As Law&Crime reported, both the Knight Institute and American Oversight went to the 11th Circuit asking the appellate court to at least nudge Cannon to rule on their attempts to intervene for the purpose of lifting a January injunction, so there would be something for the groups to appeal as they seek disclosure of Volume II in the “public interest.” The appeal came after Cannon was unmoved by multiple reminders about the motions to intervene.
Cannon, a Trump appointee, threw out the president’s case in July 2024 and invalidated Smith’s appointment as special counsel. Several months later, the judge blocked the release of Smith’s Mar-a-Lago report.
When Cannon initially issued the injunction in January, she noted that Nauta and de Oliveira still had an active appeal at the 11th Circuit and that, as a result, releasing Volume II publicly would jeopardize their “due process rights to a fair trial[.]”
With no prospect of a trial during Trump’s second term as president, the DOJ and the president’s former co-defendants insisted Monday that there are still reasons for Cannon to keep the injunction in place and ensure Volume II doesn’t see the light of day.
The status report, submitted by U.S. Attorney for the Southern District of Florida Jason A. Reding Quiñones, asserted that the “intervention is improper” and suggested Cannon toss out the groups’ motions to intervene without “reaching the merits” of their arguments for vacating the injunction.
Nauta and de Oliveira “would suffer” prejudice of an “extraordinary” nature, the filing says.
In making this statement, the DOJ referred to the arguments made in a March status report, in which both the DOJ and the former defendants opposed lifting the injunction, with the Trump administration emphasizing that it’s up to U.S. Attorney General Pam Bondi’s “discretion” to release the Mar-a-Lago report.
Nauta and de Oliveira went so far as to say Volume II “should be relegated to the dustbin of history, where it belongs, in order to prevent further unjust prejudice” following “approximately a year-and-a-half of rampant pretrial publicity and vilification after their indictments were sought by an unconstitutionally appointed prosecutor with unconstitutionally limitless funding[.]”
The DOJ reiterated Monday that it “understands and appreciates” this stance and said the government “does not object to their positions that the January 21, 2025 Order should remain in effect.”
In the event that Cannon were to lift the injunction, however, the DOJ asked that Nauta and de Oliveira have time and space to litigate — if Bondi signals she wants to release Volume II.

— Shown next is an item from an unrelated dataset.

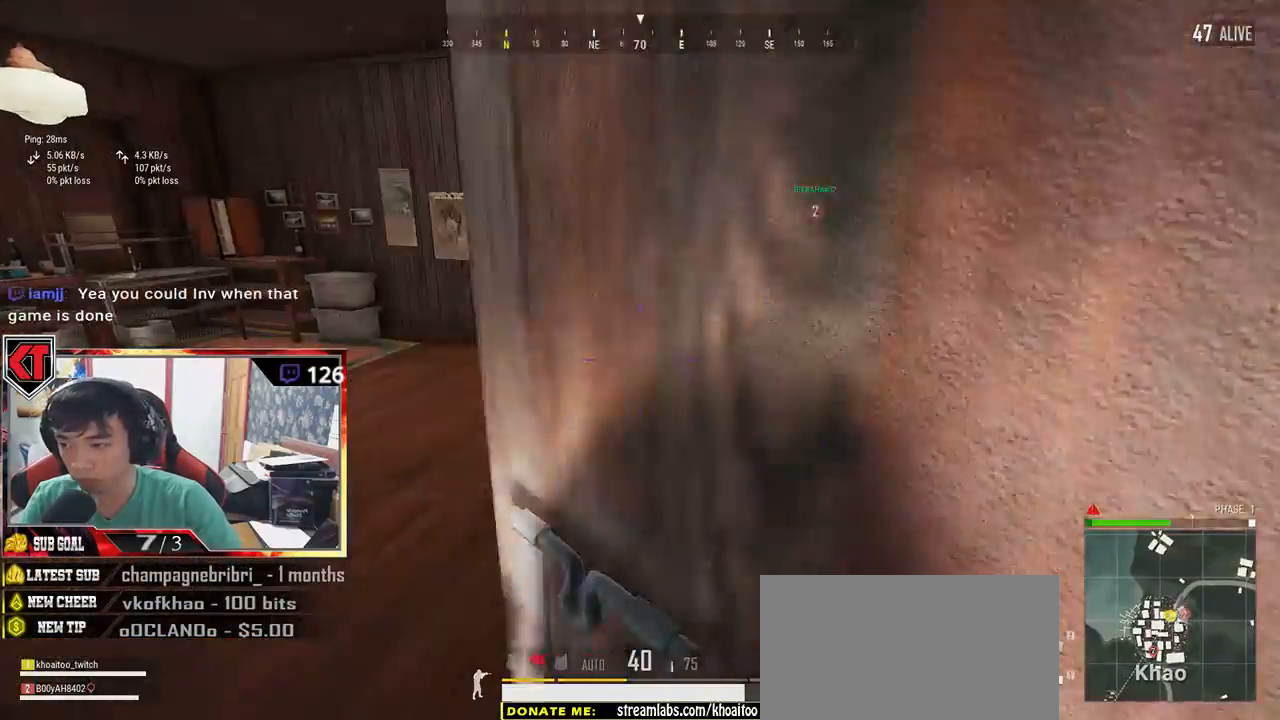
{"keys": ["a", "w"], "mouse": [], "events": [[217, "a", "down"]]}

“The parties further agree that, should the Court lift its January 21, 2025 Order, the Court should require the Department of Justice to provide written notice to counsel for Mr. Nauta and Mr. De Oliveira sixty days prior to releasing a redacted version,” the filing concluded. “This would allow the defendants to seek appropriate relief from this Court if the Attorney General expressed an intention to release Volume II outside the Department of Justice.”